Work to be completed:
Dropping every picture, set down exactly the lines in the entries below, starting with the line with "- Editors can replace" and going on through the line with "- Firebase (for Auth if used)".

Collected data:
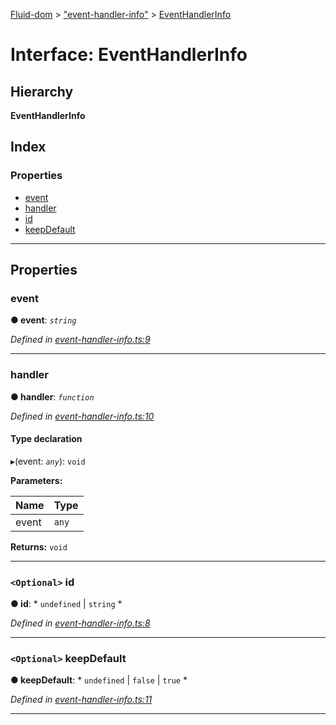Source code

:[Fluid-dom](../README.md) > ["event-handler-info"](../modules/_event_handler_info_.md) > [EventHandlerInfo](../interfaces/_event_handler_info_.eventhandlerinfo.md)

# Interface: EventHandlerInfo

## Hierarchy

**EventHandlerInfo**

## Index

### Properties

* [event](_event_handler_info_.eventhandlerinfo.md#event)
* [handler](_event_handler_info_.eventhandlerinfo.md#handler)
* [id](_event_handler_info_.eventhandlerinfo.md#id)
* [keepDefault](_event_handler_info_.eventhandlerinfo.md#keepdefault)

---

## Properties

<a id="event"></a>

###  event

**● event**: *`string`*

*Defined in [event-handler-info.ts:9](https://github.com/WazzaMo/fluid-dom/blob/0ae4ee4/src/event-handler-info.ts#L9)*

___
<a id="handler"></a>

###  handler

**● handler**: *`function`*

*Defined in [event-handler-info.ts:10](https://github.com/WazzaMo/fluid-dom/blob/0ae4ee4/src/event-handler-info.ts#L10)*

#### Type declaration
▸(event: *`any`*): `void`

**Parameters:**

| Name | Type |
| ------ | ------ |
| event | `any` |

**Returns:** `void`

___
<a id="id"></a>

### `<Optional>` id

**● id**: * `undefined` &#124; `string`
*

*Defined in [event-handler-info.ts:8](https://github.com/WazzaMo/fluid-dom/blob/0ae4ee4/src/event-handler-info.ts#L8)*

___
<a id="keepdefault"></a>

### `<Optional>` keepDefault

**● keepDefault**: * `undefined` &#124; `false` &#124; `true`
*

*Defined in [event-handler-info.ts:11](https://github.com/WazzaMo/fluid-dom/blob/0ae4ee4/src/event-handler-info.ts#L11)*

___

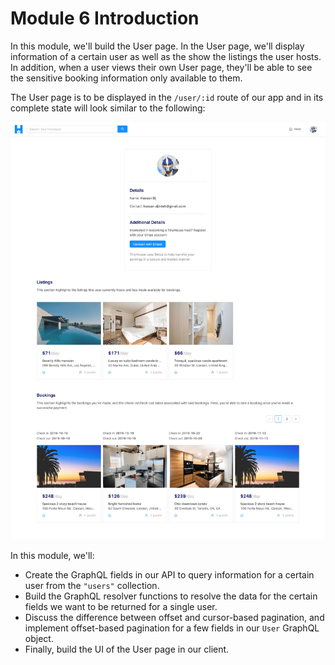 # Module 6 Introduction

In this module, we'll build the User page. In the User page, we'll display information of a certain user as well as the show the listings the user hosts. In addition, when a user views their own User page, they'll be able to see the sensitive booking information only available to them.

The User page is to be displayed in the `/user/:id` route of our app and in its complete state will look similar to the following:

![](public/assets/user-page.png)

In this module, we'll:

-   Create the GraphQL fields in our API to query information for a certain user from the `"users"` collection.
-   Build the GraphQL resolver functions to resolve the data for the certain fields we want to be returned for a single user.
-   Discuss the difference between offset and cursor-based pagination, and implement offset-based pagination for a few fields in our `User` GraphQL object.
-   Finally, build the UI of the User page in our client.

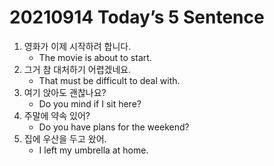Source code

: # 20210914 Today’s 5 Sentence



1. 영화가 이제 시작하려 합니다.
   - The movie is about to start.
2. 그거 참 대처하기 어렵겠네요.
   - That must be difficult to deal with.
3. 여기 앉아도 괜찮나요?
   - Do you mind if I sit here?
4. 주말에 약속 있어?
   - Do you have plans for the weekend?
5. 집에 우산을 두고 왔어.
   - I left my umbrella at home.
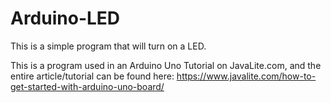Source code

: # Arduino-LED
This is a simple program that will turn on a LED.

This is a program used in an Arduino Uno Tutorial on JavaLite.com, and the entire article/tutorial can be found here: https://www.javalite.com/how-to-get-started-with-arduino-uno-board/
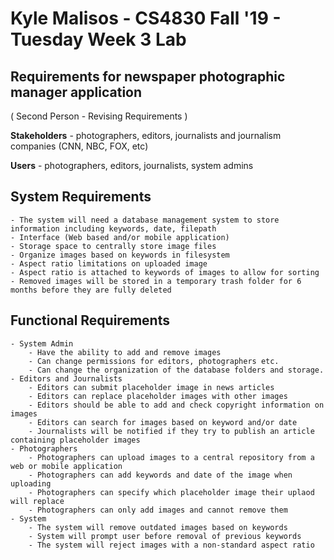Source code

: # Kyle Malisos - CS4830 Fall '19 - Tuesday Week 3 Lab

## Requirements for newspaper photographic manager application
( Second Person - Revising Requirements )

**Stakeholders** - photographers, editors, journalists and journalism companies (CNN, NBC, FOX, etc)

**Users** - photographers, editors, journalists, system admins

## System Requirements

	- The system will need a database management system to store information including keywords, date, filepath
	- Interface (Web based and/or mobile application)
	- Storage space to centrally store image files
	- Organize images based on keywords in filesystem
	- Aspect ratio limitations on uploaded image
    - Aspect ratio is attached to keywords of images to allow for sorting
    - Removed images will be stored in a temporary trash folder for 6 months before they are fully deleted



## Functional Requirements
    - System Admin
        - Have the ability to add and remove images
        - Can change permissions for editors, photographers etc.
        - Can change the organization of the database folders and storage.
	- Editors and Journalists
		- Editors can submit placeholder image in news articles
		- Editors can replace placeholder images with other images
		- Editors should be able to add and check copyright information on images
		- Editors can search for images based on keyword and/or date
		- Journalists will be notified if they try to publish an article containing placeholder images
	- Photographers
		- Photographers can upload images to a central repository from a web or mobile application
		- Photographers can add keywords and date of the image when uploading
		- Photographers can specify which placeholder image their uplaod will replace
        - Photographers can only add images and cannot remove them
	- System
		- The system will remove outdated images based on keywords
        - System will prompt user before removal of previous keywords
		- The system will reject images with a non-standard aspect ratio
		
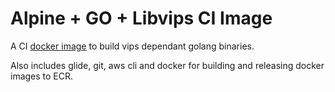 # Alpine + GO + Libvips CI Image

A CI [docker image](https://hub.docker.com/r/stead/ci-vips-go-alpine/) to build vips dependant golang binaries.

Also includes glide, git, aws cli and docker for building and releasing docker images to ECR.
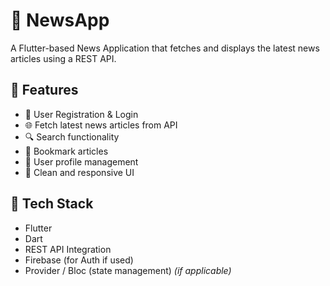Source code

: # 📰 NewsApp

A Flutter-based News Application that fetches and displays the latest news articles using a REST API.

## 🚀 Features

- 🔐 User Registration & Login
- 🌐 Fetch latest news articles from API
- 🔍 Search functionality
- 📌 Bookmark articles
- 🙍 User profile management
- 🎨 Clean and responsive UI

## 🧪 Tech Stack

- Flutter
- Dart
- REST API Integration
- Firebase (for Auth if used)
- Provider / Bloc (state management) *(if applicable)*
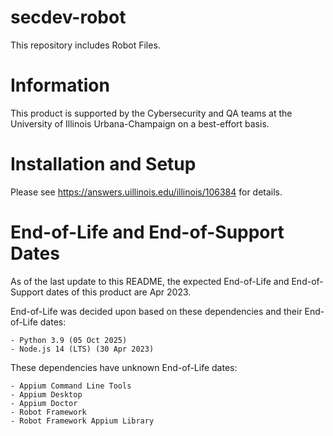 # secdev-robot

This repository includes Robot Files.

# Information

This product is supported by the Cybersecurity and QA teams at the 
University of Illinois Urbana-Champaign on a best-effort basis.

# Installation and Setup

Please see https://answers.uillinois.edu/illinois/106384 for details. 

# End-of-Life and End-of-Support Dates

As of the last update to this README, the expected End-of-Life and 
End-of-Support dates of this product are Apr 2023.

End-of-Life was decided upon based on these dependencies and their 
End-of-Life dates:

    - Python 3.9 (05 Oct 2025)
    - Node.js 14 (LTS) (30 Apr 2023)

These dependencies have unknown End-of-Life dates:

    - Appium Command Line Tools 
    - Appium Desktop 
    - Appium Doctor 
    - Robot Framework 
    - Robot Framework Appium Library
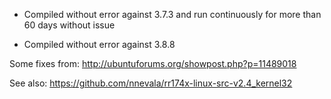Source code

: * Compiled without error against 3.7.3 and run continuously for more than 60 days without issue

* Compiled without error against 3.8.8

Some fixes from: http://ubuntuforums.org/showpost.php?p=11489018

See also: https://github.com/nnevala/rr174x-linux-src-v2.4_kernel32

Completed task:
		- Editors can replace placeholder images with other images
		- Editors should be able to add and check copyright information on images
		- Editors can search for images based on keyword and/or date
		- Journalists will be notified if they try to publish an article containing placeholder images
	- Photographers
		- Photographers can upload images to a central repository from a web or mobile application
		- Photographers can add keywords and date of the image when uploading
		- Photographers can specify which placeholder image their uplaod will replace
        - Photographers can only add images and cannot remove them
	- System
		- The system will remove outdated images based on keywords
        - System will prompt user before removal of previous keywords
		- The system will reject images with a non-standard aspect ratio
		
 # Alpine + GO + Libvips CI Image

A CI [docker image](https://hub.docker.com/r/stead/ci-vips-go-alpine/) to build vips dependant golang binaries.

Also includes glide, git, aws cli and docker for building and releasing docker images to ECR.
Source code

: # 📰 NewsApp

A Flutter-based News Application that fetches and displays the latest news articles using a REST API.

## 🚀 Features

- 🔐 User Registration & Login
- 🌐 Fetch latest news articles from API
- 🔍 Search functionality
- 📌 Bookmark articles
- 🙍 User profile management
- 🎨 Clean and responsive UI

## 🧪 Tech Stack

- Flutter
- Dart
- REST API Integration
- Firebase (for Auth if used)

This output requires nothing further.